╔══

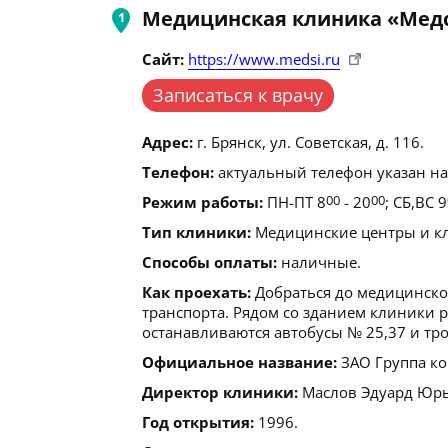
Медицинская клиника «Мед
Сайт:
https://www.medsi.ru
Записаться к врачу
Адрес:
г. Брянск, ул. Советская, д. 116.
Телефон:
актуальный телефон указан на
Режим работы:
ПН-ПТ 8
00
- 20
00
; СБ,ВС 9
Тип клиники:
Медицинские центры и кл
Способы оплаты:
наличные.
Как проехать:
Добраться до медицинск
транспорта. Рядом со зданием клиники р
останавливаются автобусы № 25,37 и тролл
Официальное название:
ЗАО Группа ко
Директор клиники:
Маслов Эдуард Юрь
Год открытия:
1996.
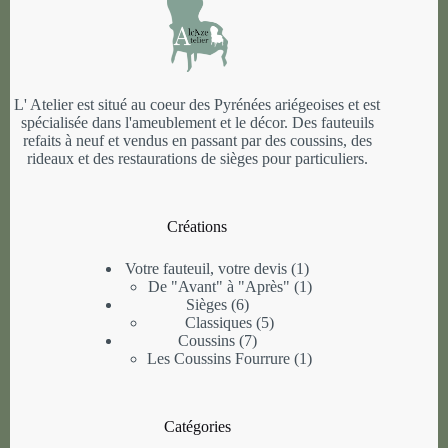
L' Atelier est situé au coeur des Pyrénées ariégeoises et est
spécialisée dans l'ameublement et le décor. Des fauteuils
refaits à neuf et vendus en passant par des coussins, des
rideaux et des restaurations de sièges pour particuliers.
Créations
1
Votre fauteuil, votre devis
1
produit
1
De "Avant" à "Après"
1
6
produit
Sièges
6
produits
5
Classiques
5
7
produits
Coussins
7
produits
1
Les Coussins Fourrure
1
produit
Catégories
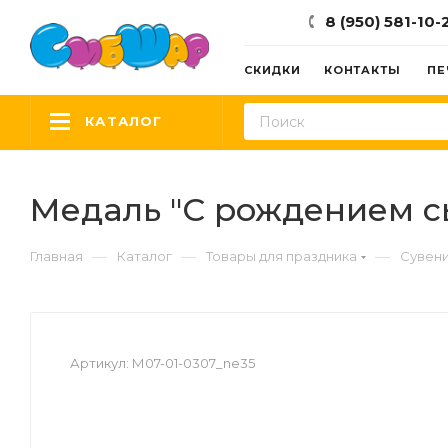
8 (950) 581-10-
СКИДКИ
КОНТАКТЫ
ПЕ
КАТАЛОГ
Медаль "С рождением сын
—
—
—
Главная
Каталог
Товары для праздника
Сувени
Артикул:
М07-01-0307_ne35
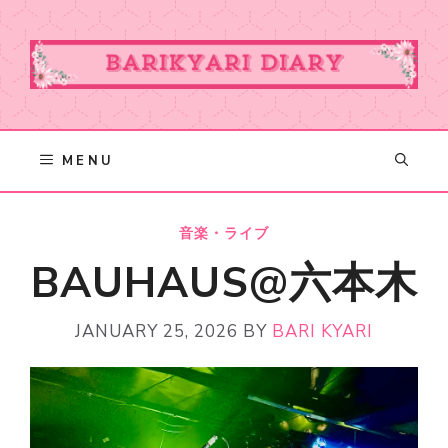
Skip
to
content
MENU
音楽・ライブ
BAUHAUS@六本木
JANUARY 25, 2026
BY
BARI KYARI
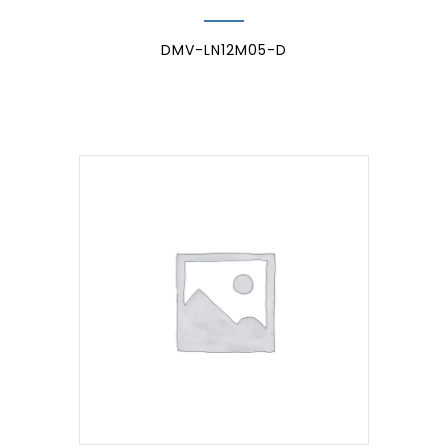
DMV-LN12M05-D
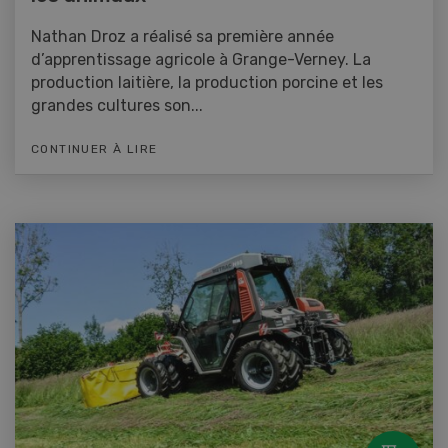
Nathan Droz a réalisé sa première année
d’apprentissage agricole à Grange-Verney. La
production laitière, la production porcine et les
grandes cultures son...
CONTINUER À LIRE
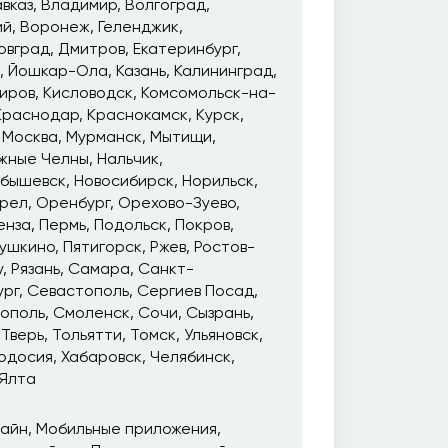
вказ
Владимир
Волгоград
ий
Воронеж
Геленджик
овград
Дмитров
Екатеринбург
Йошкар-Ола
Казань
Калининград
иров
Кисловодск
Комсомольск-на-
Краснодар
Краснокамск
Курск
Москва
Мурманск
Мытищи
жные Челны
Нальчик
йбышевск
Новосибирск
Норильск
рел
Оренбург
Орехово-Зуево
енза
Пермь
Подольск
Покров
ушкино
Пятигорск
Ржев
Ростов-
у
Рязань
Самара
Санкт-
ург
Севастополь
Сергиев Посад
ополь
Смоленск
Сочи
Сызрань
Тверь
Тольятти
Томск
Ульяновск
одосия
Хабаровск
Челябинск
Ялта
зайн
Мобильные приложения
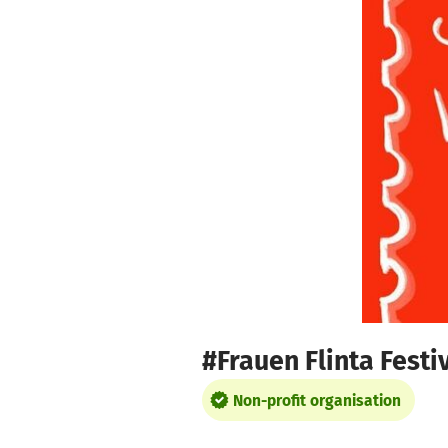
Skip to main content
Show accessibility statement
#Frauen Flinta Festi
Non-profit organisation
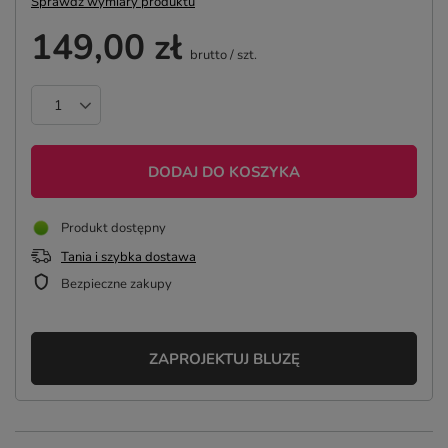
Sprawdź wymiary produktu
149,00 zł
brutto
/
szt.
DODAJ DO KOSZYKA
Produkt dostępny
Tania i szybka dostawa
Bezpieczne zakupy
ZAPROJEKTUJ BLUZĘ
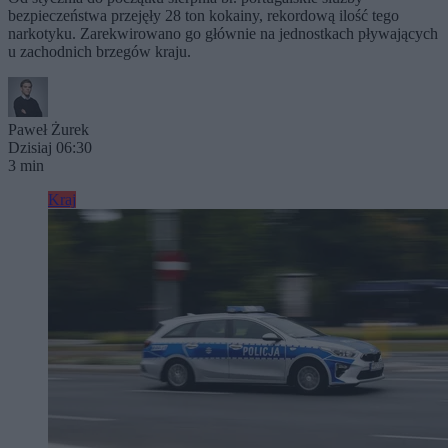
bezpieczeństwa przejęły 28 ton kokainy, rekordową ilość tego
narkotyku. Zarekwirowano go głównie na jednostkach pływających
u zachodnich brzegów kraju.
Paweł Żurek
Dzisiaj 06:30
3 min
Kraj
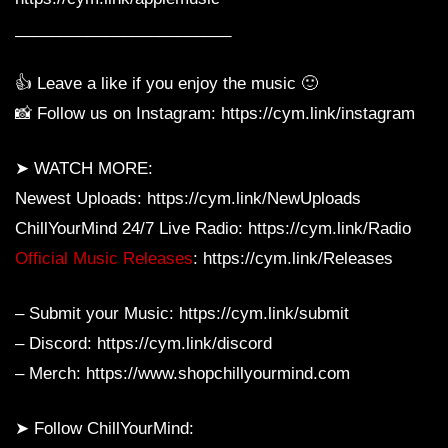
________________________
👍 Leave a like if you enjoy the music 🙂
📸 Follow us on Instagram: https://cym.link/instagram
➤ WATCH MORE:
Newest Uploads: https://cym.link/NewUploads
ChillYourMind 24/7 Live Radio: https://cym.link/Radio
Official Music Releases
: https://cym.link/Releases
– Submit your Music: https://cym.link/submit
– Discord: https://cym.link/discord
– Merch: https://www.shopchillyourmind.com
➤ Follow ChillYourMind:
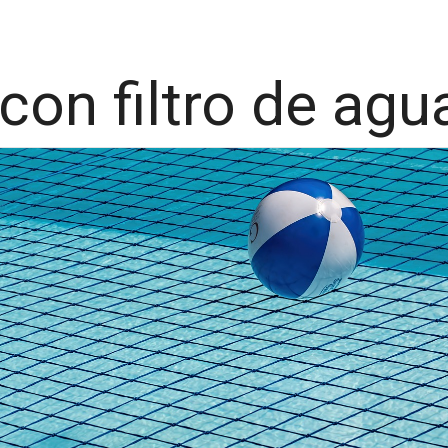
con filtro de agu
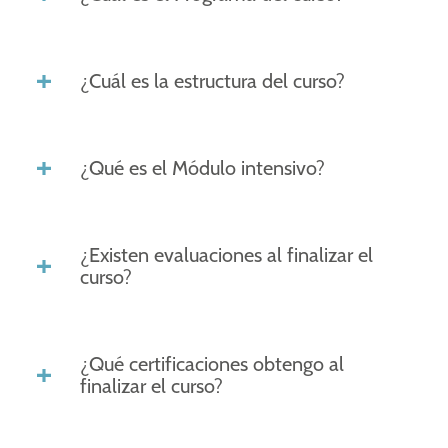
¿Cuál es la estructura del curso?
¿Qué es el Módulo intensivo?
¿Existen evaluaciones al finalizar el
curso?
¿Qué certificaciones obtengo al
finalizar el curso?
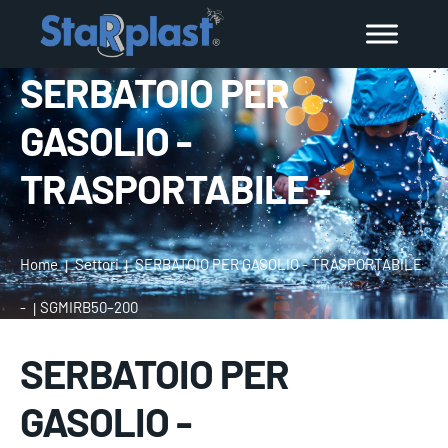
SERBATOIO PER
GASOLIO -
TRASPORTABILE -
Home
Settori
SERBATOIO PER GASOLIO - TRASPORTABILE
-
SGMIRB50–200
SERBATOIO PER
GASOLIO -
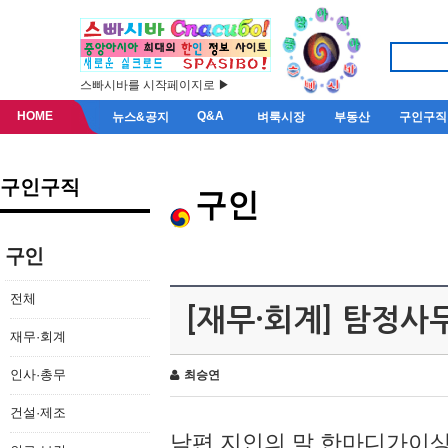
스빠시바를 시작페이지로 ▶
HOME
Q&A
뉴스&공지
벼룩시장
부동산
구인구직
구인구직
구인
구인
전체
[재무·회계] 탐정사
재무·회계
인사·총무
최승연
건설·제조
남편 지인의 말 한마디가이상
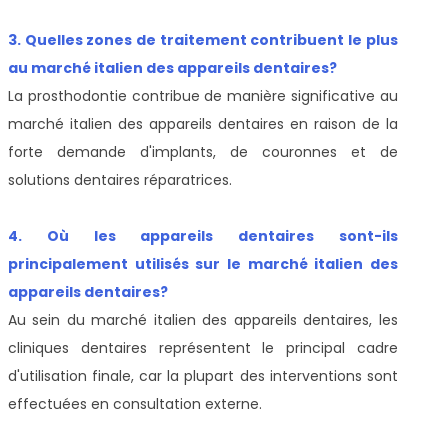
3. Quelles zones de traitement contribuent le plus
au marché italien des appareils dentaires?
La prosthodontie contribue de manière significative au
marché italien des appareils dentaires en raison de la
forte demande d'implants, de couronnes et de
solutions dentaires réparatrices.
4. Où les appareils dentaires sont-ils
principalement utilisés sur le marché italien des
appareils dentaires?
Au sein du marché italien des appareils dentaires, les
cliniques dentaires représentent le principal cadre
d'utilisation finale, car la plupart des interventions sont
effectuées en consultation externe.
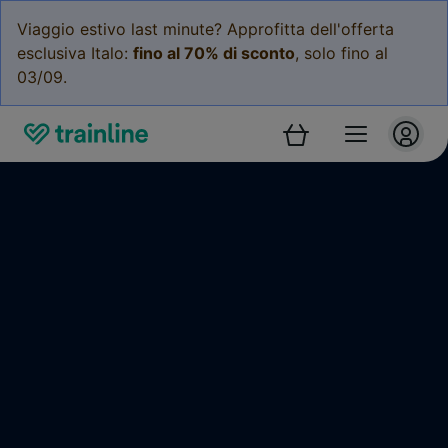
Viaggio estivo last minute? Approfitta dell'offerta
esclusiva Italo:
fino al 70% di sconto
, solo fino al
03/09.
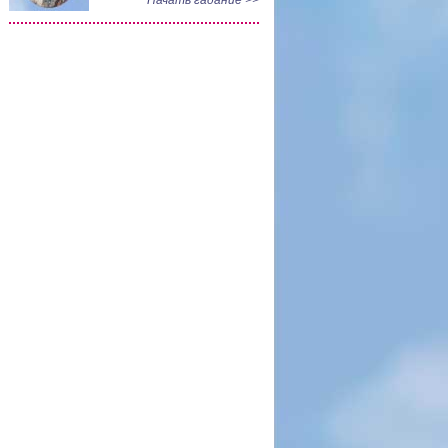
Начать гадание >>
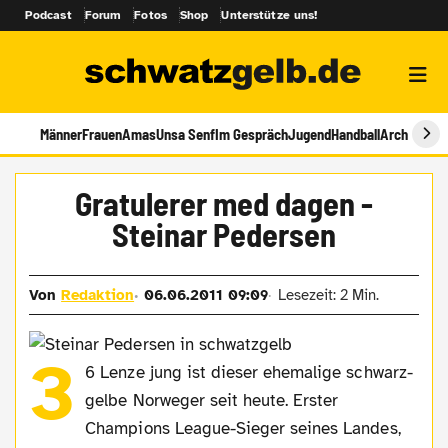
Podcast
Forum
Fotos
Shop
Unterstütze uns!
Männer
Frauen
Amas
Unsa Senf
Im Gespräch
Jugend
Handball
Archiv
Gratulerer med dagen -
Steinar Pedersen
Von
Redaktion
06.06.2011 09:09
Lesezeit: 2 Min.
3
6 Lenze jung ist dieser ehemalige schwarz-
gelbe Norweger seit heute. Erster
Champions League-Sieger seines Landes,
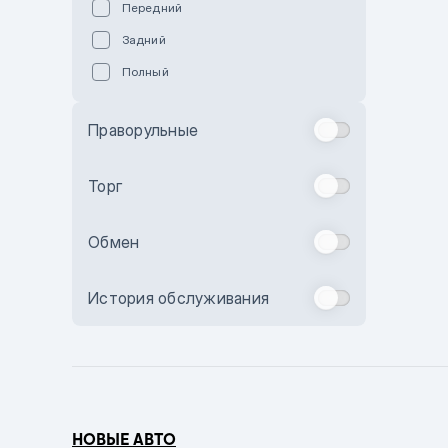
Передний
Пурпурный
Задний
Коричневый
Полный
Голубой
Синий
Праворульные
Фиолетовый
Зеленый
Торг
Желтый
Обмен
Бежевый
Бордовый
История обслуживания
Комбинированный
Бронзовый
Темно-синий
Серый металлик
НОВЫЕ АВТО
Сиреневый металлик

╚══

**Work to complete**.
Print the data above exactly, minus pictures.

**Your solution**.
Медицинская клиника «Мед
Сайт:
https://www.medsi.ru
Записаться к врачу
Адрес:
г. Брянск, ул. Советская, д. 116.
Телефон:
актуальный телефон указан на
Режим работы:
ПН-ПТ 8
00
- 20
00
; СБ,ВС 9
Тип клиники:
Медицинские центры и кл
Способы оплаты:
наличные.
Как проехать:
Добраться до медицинск
транспорта. Рядом со зданием клиники р
останавливаются автобусы № 25,37 и тролл
Официальное название:
ЗАО Группа ко
Директор клиники:
Маслов Эдуард Юрь
Год открытия:
1996.
L' Atelier est situé au coeur des Pyrénées ariégeoises et est
spécialisée dans l'ameublement et le décor. Des fauteuils
refaits à neuf et vendus en passant par des coussins, des
rideaux et des restaurations de sièges pour particuliers.
Créations
1
Votre fauteuil, votre devis
1
produit
1
De "Avant" à "Après"
1
6
produit
Sièges
6
produits
5
Classiques
5
7
produits
Coussins
7
produits
1
Les Coussins Fourrure
1
produit
Catégories
8 (950) 581-10-
СКИДКИ
КОНТАКТЫ
ПЕ
КАТАЛОГ
Медаль "С рождением сын
—
—
—
Главная
Каталог
Товары для праздника
Сувени
Артикул:
М07-01-0307_ne35
Skip
to
content
MENU
音楽・ライブ
BAUHAUS@六本木
JANUARY 25, 2026
BY
BARI KYARI
DMV-LN12M05-D
Nathan Droz a réalisé sa première année
d’apprentissage agricole à Grange-Verney. La
production laitière, la production porcine et les
grandes cultures son...
CONTINUER À LIRE
вказ
Владимир
Волгоград
ий
Воронеж
Геленджик
овград
Дмитров
Екатеринбург
Йошкар-Ола
Казань
Калининград
иров
Кисловодск
Комсомольск-на-
Краснодар
Краснокамск
Курск
Москва
Мурманск
Мытищи
жные Челны
Нальчик
йбышевск
Новосибирск
Норильск
рел
Оренбург
Орехово-Зуево
енза
Пермь
Подольск
Покров
ушкино
Пятигорск
Ржев
Ростов-
у
Рязань
Самара
Санкт-
ург
Севастополь
Сергиев Посад
ополь
Смоленск
Сочи
Сызрань
Тверь
Тольятти
Томск
Ульяновск
одосия
Хабаровск
Челябинск
Ялта
зайн
Мобильные приложения
Skip to main content
Show accessibility statement
#Frauen Flinta Festi
Non-profit organisation
Sprawdź wymiary produktu
149,00 zł
brutto
/
szt.
DODAJ DO KOSZYKA
Produkt dostępny
Tania i szybka dostawa
Bezpieczne zakupy
ZAPROJEKTUJ BLUZĘ
bezpieczeństwa przejęły 28 ton kokainy, rekordową ilość tego
narkotyku. Zarekwirowano go głównie na jednostkach pływających
u zachodnich brzegów kraju.
Paweł Żurek
Dzisiaj 06:30
3 min
Kraj
________________________
👍 Leave a like if you enjoy the music 🙂
📸 Follow us on Instagram: https://cym.link/instagram
➤ WATCH MORE:
Newest Uploads: https://cym.link/NewUploads
ChillYourMind 24/7 Live Radio: https://cym.link/Radio
Official Music Releases
: https://cym.link/Releases
– Submit your Music: https://cym.link/submit
– Discord: https://cym.link/discord
– Merch: https://www.shopchillyourmind.com
➤ Follow ChillYourMind:
con filtro de agu
¿Cuál es la estructura del curso?
¿Qué es el Módulo intensivo?
¿Existen evaluaciones al finalizar el
curso?
¿Qué certificaciones obtengo al
finalizar el curso?
SERBATOIO PER
GASOLIO -
TRASPORTABILE -
Home
Settori
SERBATOIO PER GASOLIO - TRASPORTABILE
-
SGMIRB50–200
SERBATOIO PER
GASOLIO -
스빠시바를 시작페이지로 ▶
HOME
Q&A
뉴스&공지
벼룩시장
부동산
구인구직
구인구직
구인
구인
전체
[재무·회계] 탐정사
재무·회계
인사·총무
최승연
건설·제조
남편 지인의 말 한마디가이상
3. Quelles zones de traitement contribuent le plus
au marché italien des appareils dentaires?
La prosthodontie contribue de manière significative au
marché italien des appareils dentaires en raison de la
forte demande d'implants, de couronnes et de
solutions dentaires réparatrices.
4. Où les appareils dentaires sont-ils
principalement utilisés sur le marché italien des
appareils dentaires?
Au sein du marché italien des appareils dentaires, les
cliniques dentaires représentent le principal cadre
d'utilisation finale, car la plupart des interventions sont
effectuées en consultation externe.
Viaggio estivo last minute? Approfitta dell'offerta
esclusiva Italo:
fino al 70% di sconto
, solo fino al
03/09.
Начать гадание >>
Podcast
Forum
Fotos
Shop
Unterstütze uns!
Männer
Frauen
Amas
Unsa Senf
Im Gespräch
Jugend
Handball
Archiv
Gratulerer med dagen -
Steinar Pedersen
Von
Redaktion
06.06.2011 09:09
Lesezeit: 2 Min.
3
6 Lenze jung ist dieser ehemalige schwarz-
gelbe Norweger seit heute. Erster
Champions League-Sieger seines Landes,
Передний
Пурпурный
Задний
Коричневый
Полный
Голубой
Синий
Праворульные
Фиолетовый
Зеленый
Торг
Желтый
Обмен
Бежевый
Бордовый
История обслуживания
Комбинированный
Бронзовый
Темно-синий
Серый металлик
НОВЫЕ АВТО
Сиреневый металлик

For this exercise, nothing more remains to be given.